Public, legal & ethical acceptability of animal research not only warrants respect for animal welfare & the 3Rs, but also that the perceived benefits can outweigh the pain, discomfort or distress endured by animals. However, there is growing evidence that promising results in animal tests often fail to translate in clinical trials. This has led animal rights activists to increasingly challenge animal experiments on scientific grounds, questioning their validity to inform on human disease.
It has been shown, that preclinical findings suggesting an effect for candidate drugs are often false-positives in the first place, as a consequence of unaccounted biases from underpowered, non-randomized, non-blinded experiments. These have led to unreliable – and thus irreproducible – results in preclinical research, a problem further exacerbated by publication bias towards “positive findings”, which skews the available evidence on drug efficacy.

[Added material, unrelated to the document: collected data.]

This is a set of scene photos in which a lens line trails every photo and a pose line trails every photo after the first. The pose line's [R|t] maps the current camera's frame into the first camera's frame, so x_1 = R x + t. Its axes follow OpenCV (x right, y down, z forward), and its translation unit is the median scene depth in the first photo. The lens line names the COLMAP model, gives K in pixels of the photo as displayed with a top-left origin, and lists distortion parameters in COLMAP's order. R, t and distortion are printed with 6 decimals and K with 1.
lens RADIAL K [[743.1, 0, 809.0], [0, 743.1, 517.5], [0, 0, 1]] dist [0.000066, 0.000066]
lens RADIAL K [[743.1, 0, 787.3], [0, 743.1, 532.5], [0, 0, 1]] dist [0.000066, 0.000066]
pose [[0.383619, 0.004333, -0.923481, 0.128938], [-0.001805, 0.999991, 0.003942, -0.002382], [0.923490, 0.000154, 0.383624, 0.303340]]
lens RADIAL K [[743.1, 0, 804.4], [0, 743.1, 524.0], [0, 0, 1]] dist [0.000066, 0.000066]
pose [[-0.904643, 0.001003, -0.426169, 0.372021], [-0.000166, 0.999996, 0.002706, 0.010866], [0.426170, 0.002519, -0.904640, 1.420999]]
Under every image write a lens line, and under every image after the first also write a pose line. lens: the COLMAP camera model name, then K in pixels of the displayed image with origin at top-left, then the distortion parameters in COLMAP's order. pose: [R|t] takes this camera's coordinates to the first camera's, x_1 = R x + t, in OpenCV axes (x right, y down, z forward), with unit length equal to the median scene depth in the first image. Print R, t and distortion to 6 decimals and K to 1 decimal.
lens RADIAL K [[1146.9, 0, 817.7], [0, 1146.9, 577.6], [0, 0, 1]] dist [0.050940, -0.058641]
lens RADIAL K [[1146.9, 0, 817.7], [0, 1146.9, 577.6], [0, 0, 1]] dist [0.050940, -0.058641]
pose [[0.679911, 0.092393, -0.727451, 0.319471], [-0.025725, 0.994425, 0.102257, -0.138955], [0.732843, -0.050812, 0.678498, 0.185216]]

The ‘noise’ in experimental outcomes from poor methodological standards prevents an adequate assessment of the true informative value of current animal models. It also leads to millions being wasted to test drugs in humans, without convincing evidence of their effectiveness in animals. More importantly, by being based on unreliable data from sub-standard animal studies, these trials fail to provide real hope to the patients enrolled.
This presentation will cover common sources of bias in animal studies, and discuss whether the scientific community has succeeded in improving the planning, execution and reporting of animal studies. The importance of making preclinical results more reliable & reproducible as a condition before moving to clinical trials will be also addressed.